I’ve really enjoyed other people’s lists of things they recommend buying, like Rob’s and Arden’s. So here some things I bought in 2020 I feel particularly good about, and think others might also like. I wrote a post on parenting fairly recently which included a list of things I had bought and liked, so I won’t include those here. Clothing recommendations at the bottom, to make them easier to skip if you don’t wear women’s clothes. 

I’d love to hear other people’s recommendations for things to buy. Also happy to answer more questions about these items. 


Water Flosser (£29.99)

I never really got around to flossing, but this is quick, easy to use and rather pleasant. I’ve had no trouble using it daily. (H/t Ivy Mazzola)

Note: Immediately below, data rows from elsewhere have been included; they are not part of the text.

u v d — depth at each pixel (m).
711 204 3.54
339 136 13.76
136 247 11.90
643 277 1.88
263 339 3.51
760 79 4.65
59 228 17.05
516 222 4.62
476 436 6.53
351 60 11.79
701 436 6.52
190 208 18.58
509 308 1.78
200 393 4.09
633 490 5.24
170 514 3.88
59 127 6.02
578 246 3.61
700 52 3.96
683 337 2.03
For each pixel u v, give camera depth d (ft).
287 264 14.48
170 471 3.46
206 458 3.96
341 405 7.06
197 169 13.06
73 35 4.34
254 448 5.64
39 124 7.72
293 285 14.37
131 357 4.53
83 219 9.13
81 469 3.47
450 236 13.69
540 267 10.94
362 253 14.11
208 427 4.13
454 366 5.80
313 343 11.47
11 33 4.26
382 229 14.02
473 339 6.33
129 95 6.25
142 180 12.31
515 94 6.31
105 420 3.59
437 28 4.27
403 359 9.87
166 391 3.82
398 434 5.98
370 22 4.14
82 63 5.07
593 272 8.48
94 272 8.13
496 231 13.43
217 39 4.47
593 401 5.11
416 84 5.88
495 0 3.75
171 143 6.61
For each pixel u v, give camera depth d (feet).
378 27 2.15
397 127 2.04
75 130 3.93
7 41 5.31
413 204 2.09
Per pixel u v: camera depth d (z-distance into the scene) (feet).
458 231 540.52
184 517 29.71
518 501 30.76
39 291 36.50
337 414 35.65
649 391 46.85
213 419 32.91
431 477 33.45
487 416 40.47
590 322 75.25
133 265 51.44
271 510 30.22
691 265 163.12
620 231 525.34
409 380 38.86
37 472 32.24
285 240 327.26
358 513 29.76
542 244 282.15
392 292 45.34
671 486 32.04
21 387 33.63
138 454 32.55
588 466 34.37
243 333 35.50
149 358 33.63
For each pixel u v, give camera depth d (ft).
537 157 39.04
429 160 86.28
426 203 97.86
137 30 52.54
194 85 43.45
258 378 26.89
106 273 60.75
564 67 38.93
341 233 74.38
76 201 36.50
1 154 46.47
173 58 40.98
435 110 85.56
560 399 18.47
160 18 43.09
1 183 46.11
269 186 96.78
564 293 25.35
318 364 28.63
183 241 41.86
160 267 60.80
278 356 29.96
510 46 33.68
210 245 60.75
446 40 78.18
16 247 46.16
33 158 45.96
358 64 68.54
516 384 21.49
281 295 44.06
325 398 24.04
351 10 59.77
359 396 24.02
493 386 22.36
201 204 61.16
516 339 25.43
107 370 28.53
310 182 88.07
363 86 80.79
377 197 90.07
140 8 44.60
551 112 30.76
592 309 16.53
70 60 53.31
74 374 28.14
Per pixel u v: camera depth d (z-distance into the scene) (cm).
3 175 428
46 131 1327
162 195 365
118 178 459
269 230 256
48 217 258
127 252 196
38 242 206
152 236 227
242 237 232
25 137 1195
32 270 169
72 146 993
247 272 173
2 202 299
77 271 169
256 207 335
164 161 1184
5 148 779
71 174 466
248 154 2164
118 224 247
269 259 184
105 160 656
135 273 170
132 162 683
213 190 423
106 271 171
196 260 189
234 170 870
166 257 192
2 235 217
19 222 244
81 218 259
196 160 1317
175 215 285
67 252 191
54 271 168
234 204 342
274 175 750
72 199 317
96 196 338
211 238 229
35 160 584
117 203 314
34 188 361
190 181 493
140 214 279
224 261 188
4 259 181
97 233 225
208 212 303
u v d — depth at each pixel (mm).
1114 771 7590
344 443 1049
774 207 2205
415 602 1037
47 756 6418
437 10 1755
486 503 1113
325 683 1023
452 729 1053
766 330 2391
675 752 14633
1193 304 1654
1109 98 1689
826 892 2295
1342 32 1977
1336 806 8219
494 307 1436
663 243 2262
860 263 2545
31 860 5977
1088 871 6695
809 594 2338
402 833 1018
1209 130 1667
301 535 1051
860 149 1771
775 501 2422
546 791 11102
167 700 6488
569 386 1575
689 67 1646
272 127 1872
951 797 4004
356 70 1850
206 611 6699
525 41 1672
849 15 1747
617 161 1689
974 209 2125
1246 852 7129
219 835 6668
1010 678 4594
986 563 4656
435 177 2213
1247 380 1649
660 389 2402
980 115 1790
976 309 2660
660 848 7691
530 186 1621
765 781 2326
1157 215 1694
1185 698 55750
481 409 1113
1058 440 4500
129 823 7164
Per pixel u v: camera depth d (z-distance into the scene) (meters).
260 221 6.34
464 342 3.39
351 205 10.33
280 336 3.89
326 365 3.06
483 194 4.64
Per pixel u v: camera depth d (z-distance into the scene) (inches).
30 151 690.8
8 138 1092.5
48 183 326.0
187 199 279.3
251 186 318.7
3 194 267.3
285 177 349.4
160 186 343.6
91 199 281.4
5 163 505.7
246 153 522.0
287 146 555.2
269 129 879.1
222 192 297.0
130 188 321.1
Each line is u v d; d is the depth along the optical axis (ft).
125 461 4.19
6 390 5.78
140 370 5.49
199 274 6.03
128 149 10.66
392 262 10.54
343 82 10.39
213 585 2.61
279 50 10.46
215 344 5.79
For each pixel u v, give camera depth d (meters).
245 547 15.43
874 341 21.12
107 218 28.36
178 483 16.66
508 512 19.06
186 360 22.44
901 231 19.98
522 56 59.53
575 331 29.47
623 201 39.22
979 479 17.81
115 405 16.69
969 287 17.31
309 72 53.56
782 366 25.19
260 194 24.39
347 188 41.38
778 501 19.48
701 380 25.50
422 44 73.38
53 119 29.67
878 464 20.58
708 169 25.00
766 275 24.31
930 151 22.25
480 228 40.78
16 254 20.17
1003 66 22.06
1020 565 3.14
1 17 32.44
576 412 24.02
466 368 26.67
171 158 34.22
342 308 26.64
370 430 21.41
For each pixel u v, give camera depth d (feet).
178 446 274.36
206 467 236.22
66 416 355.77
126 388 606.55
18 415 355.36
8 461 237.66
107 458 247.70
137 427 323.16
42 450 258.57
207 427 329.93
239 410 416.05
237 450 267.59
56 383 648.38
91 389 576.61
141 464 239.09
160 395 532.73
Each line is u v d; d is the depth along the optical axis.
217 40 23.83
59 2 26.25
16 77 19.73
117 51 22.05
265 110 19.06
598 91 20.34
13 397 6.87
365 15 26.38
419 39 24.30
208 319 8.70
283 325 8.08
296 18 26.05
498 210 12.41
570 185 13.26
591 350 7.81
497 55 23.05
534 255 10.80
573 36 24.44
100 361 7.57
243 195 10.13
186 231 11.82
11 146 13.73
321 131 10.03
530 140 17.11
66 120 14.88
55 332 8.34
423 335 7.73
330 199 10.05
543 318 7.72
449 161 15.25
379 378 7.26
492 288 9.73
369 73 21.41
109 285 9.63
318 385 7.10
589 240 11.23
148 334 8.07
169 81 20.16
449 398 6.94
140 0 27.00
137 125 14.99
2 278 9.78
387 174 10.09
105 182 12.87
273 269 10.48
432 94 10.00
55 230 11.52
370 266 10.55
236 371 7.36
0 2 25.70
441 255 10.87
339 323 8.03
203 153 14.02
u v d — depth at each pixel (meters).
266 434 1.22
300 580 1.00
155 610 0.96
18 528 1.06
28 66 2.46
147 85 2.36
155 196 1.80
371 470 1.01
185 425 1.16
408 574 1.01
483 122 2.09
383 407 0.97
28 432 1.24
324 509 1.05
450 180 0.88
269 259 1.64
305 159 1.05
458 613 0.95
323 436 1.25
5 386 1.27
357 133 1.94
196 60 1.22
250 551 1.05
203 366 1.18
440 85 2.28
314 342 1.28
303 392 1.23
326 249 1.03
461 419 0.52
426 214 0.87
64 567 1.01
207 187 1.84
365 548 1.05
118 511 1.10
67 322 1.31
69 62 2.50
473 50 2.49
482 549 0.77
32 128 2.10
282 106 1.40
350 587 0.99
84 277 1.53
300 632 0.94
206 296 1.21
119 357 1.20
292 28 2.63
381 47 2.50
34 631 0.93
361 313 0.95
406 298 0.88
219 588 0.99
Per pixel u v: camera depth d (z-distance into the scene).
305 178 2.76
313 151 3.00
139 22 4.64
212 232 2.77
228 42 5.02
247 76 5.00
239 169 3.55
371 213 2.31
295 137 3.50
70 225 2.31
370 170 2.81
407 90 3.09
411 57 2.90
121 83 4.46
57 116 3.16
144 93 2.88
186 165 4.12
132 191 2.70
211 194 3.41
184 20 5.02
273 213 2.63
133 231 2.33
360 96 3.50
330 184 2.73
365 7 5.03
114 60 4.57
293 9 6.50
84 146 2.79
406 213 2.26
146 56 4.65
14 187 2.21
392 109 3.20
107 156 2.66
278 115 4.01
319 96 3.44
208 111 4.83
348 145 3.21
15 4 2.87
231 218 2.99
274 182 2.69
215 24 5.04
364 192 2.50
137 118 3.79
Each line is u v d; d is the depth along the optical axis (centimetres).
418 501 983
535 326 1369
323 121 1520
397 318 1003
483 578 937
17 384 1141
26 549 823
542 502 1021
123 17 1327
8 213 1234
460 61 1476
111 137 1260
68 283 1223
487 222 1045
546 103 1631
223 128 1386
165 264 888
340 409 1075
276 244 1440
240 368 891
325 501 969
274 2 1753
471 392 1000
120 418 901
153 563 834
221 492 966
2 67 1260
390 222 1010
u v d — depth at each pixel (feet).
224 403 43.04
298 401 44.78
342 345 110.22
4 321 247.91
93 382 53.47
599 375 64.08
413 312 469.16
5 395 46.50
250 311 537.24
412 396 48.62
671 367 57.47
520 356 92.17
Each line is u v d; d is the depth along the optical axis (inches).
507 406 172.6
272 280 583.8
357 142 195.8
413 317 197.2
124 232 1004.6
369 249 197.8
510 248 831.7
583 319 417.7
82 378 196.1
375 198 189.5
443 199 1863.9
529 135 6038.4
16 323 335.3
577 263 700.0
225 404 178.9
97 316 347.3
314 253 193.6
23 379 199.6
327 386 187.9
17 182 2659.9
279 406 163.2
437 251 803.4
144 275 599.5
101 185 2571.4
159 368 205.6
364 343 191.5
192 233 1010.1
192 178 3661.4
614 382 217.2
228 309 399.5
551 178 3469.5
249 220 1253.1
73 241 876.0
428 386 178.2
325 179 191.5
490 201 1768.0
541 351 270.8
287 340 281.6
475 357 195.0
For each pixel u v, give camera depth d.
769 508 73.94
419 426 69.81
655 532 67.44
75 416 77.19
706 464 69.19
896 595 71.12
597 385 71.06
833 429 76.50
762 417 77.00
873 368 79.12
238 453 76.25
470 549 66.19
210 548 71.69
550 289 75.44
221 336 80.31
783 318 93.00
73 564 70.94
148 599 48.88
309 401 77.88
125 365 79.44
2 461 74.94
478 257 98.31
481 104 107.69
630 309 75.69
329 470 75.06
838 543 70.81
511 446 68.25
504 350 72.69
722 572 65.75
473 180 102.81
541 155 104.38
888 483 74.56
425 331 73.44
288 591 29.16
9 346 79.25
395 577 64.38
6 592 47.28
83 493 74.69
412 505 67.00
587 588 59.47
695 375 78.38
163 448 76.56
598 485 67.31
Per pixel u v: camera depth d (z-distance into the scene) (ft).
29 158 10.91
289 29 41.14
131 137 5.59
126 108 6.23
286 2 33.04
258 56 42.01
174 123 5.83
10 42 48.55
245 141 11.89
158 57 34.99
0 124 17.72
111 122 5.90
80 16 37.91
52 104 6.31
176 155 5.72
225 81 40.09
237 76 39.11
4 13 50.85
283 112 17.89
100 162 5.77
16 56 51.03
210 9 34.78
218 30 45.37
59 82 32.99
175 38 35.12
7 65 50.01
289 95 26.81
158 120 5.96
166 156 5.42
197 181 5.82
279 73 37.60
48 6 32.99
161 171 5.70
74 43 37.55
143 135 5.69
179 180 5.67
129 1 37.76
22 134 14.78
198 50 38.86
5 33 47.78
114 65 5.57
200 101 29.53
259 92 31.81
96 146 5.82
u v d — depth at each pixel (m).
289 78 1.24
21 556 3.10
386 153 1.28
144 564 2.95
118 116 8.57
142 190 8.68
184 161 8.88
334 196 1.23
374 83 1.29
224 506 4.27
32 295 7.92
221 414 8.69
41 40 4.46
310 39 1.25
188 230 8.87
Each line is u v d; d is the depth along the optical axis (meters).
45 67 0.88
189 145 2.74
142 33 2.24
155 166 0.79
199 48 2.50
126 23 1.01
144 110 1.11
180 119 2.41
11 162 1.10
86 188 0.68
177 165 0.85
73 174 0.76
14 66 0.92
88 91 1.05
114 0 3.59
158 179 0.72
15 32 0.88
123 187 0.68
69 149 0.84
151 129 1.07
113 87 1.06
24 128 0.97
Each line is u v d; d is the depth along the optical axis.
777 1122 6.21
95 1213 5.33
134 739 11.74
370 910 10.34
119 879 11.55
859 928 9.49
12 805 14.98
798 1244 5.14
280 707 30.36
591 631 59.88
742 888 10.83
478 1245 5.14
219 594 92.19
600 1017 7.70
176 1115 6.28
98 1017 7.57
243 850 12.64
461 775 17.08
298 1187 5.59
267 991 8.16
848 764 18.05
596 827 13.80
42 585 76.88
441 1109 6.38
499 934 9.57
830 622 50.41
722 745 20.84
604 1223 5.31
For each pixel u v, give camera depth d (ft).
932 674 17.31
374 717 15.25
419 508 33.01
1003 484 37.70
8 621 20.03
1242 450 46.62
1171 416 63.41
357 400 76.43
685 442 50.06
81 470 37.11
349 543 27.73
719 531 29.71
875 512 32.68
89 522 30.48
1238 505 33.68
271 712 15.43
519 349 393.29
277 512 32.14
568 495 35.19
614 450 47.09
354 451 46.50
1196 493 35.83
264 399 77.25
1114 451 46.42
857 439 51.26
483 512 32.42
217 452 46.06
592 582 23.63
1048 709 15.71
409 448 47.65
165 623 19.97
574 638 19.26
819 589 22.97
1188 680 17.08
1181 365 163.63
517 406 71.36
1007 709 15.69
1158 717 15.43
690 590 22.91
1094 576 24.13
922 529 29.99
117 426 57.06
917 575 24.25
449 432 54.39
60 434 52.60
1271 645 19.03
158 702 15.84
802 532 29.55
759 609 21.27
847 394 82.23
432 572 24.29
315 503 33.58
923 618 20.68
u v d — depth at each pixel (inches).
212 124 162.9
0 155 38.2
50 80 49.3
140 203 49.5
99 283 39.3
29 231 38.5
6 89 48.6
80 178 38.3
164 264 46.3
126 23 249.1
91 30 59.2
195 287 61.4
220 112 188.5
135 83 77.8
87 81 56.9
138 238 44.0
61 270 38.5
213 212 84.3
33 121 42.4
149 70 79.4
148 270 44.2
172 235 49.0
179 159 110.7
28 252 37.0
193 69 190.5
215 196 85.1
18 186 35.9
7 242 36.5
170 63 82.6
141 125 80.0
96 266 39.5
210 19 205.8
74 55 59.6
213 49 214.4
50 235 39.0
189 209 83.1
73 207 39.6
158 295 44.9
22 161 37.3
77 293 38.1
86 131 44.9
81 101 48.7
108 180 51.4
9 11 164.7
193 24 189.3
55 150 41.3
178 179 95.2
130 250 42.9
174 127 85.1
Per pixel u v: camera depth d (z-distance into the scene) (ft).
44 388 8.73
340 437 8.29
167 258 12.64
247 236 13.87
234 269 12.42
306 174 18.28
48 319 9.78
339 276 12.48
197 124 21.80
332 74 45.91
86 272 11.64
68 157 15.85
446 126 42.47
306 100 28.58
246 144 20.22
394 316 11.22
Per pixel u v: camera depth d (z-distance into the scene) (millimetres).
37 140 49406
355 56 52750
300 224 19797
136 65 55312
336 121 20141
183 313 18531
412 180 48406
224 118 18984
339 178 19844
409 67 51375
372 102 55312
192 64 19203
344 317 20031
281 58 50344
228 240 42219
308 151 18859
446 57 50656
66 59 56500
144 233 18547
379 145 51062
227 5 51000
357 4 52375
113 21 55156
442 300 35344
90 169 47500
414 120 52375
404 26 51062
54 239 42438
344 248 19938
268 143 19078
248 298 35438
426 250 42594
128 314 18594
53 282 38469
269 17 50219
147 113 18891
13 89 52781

Headphones I can wear to sleep (£17.99) plus an Android sleep app (free version) which allows me to set an alarm which sounds through headphones only

My husband and I usually wake up at different times, plus I like to set multiple alarms. (I take a caffeine tablet 40min before I actually have to wake up, which makes waking up way more pleasant.) Having alarms ring only through my headphones means that I don’t disturb him. You can buy dedicated earbuds made for this functionality, but the ones I’ve seen are expensive (eg Bose ones are £230)


Treadmill for under my (standing) desk (£299.00)

I’ve really enjoyed having this. It’s easier than I expected to type while walking, and I have no trouble with meetings and reading. Things that involve the mouse are harder, but still do-able. Max speed is 6 km/h, but I only use it for walking anyway. With a young child it’s harder to find time to exercise, so it’s been really handy to be able to do so while I work.

This recommendation was from Jonas Vollmer, who looked through different treadmills on amazon UK. This was the cheapest one, where the main downside of it compared to the others was that it didn’t fold up and so takes up quite a bit of space. That’s been fine for me: I put it on its side when I’m not using it, and it still fits under my (sitting position) desk, with room for me to sit next to it. It sticks out a fair way, but my office is fairly spacious. Space was a bigger deal for him, so he got this one instead.


Meal boxes with pre-measured ingredients ready to cook. I’ve been using Hello Fresh (£10 per box, each serves 2)

I’m not much good at cooking, and want to avoid the faff of figuring out what ingredients to buy, and dealing with continuously having most of some particular ingredient left over. I had mostly been having ready meals, but I actually enjoy cooking these meals. I usually get the ‘rapid’ ones, which theoretically take 20min but in practice often take me double. But I really like the clear instructions, not needing to measure anything, and getting to try lots of different things. (H/t Jenna Peters)


Cooling gel mat for sleeping on (the one I got is currently unavailable, possibly because it’s only available in summer, but it was ~£25)

I had never come across these before and it seems basically like magic to me. I found it really useful for helping me get to sleep in the heat. (H/t Pete McIntyre)


Plant mister for cooling myself in summer (£9.99 - I paid extra to get a pretty one)

I don’t know why I didn’t already own one of these. In combination with a fan it was great for staying cool in the heat wave, and the baby loved it.


Electric blanket (£46.99)

This feels like a normal fluffy blanket, except that it heats up! Can also go in the washing machine. So snuggly.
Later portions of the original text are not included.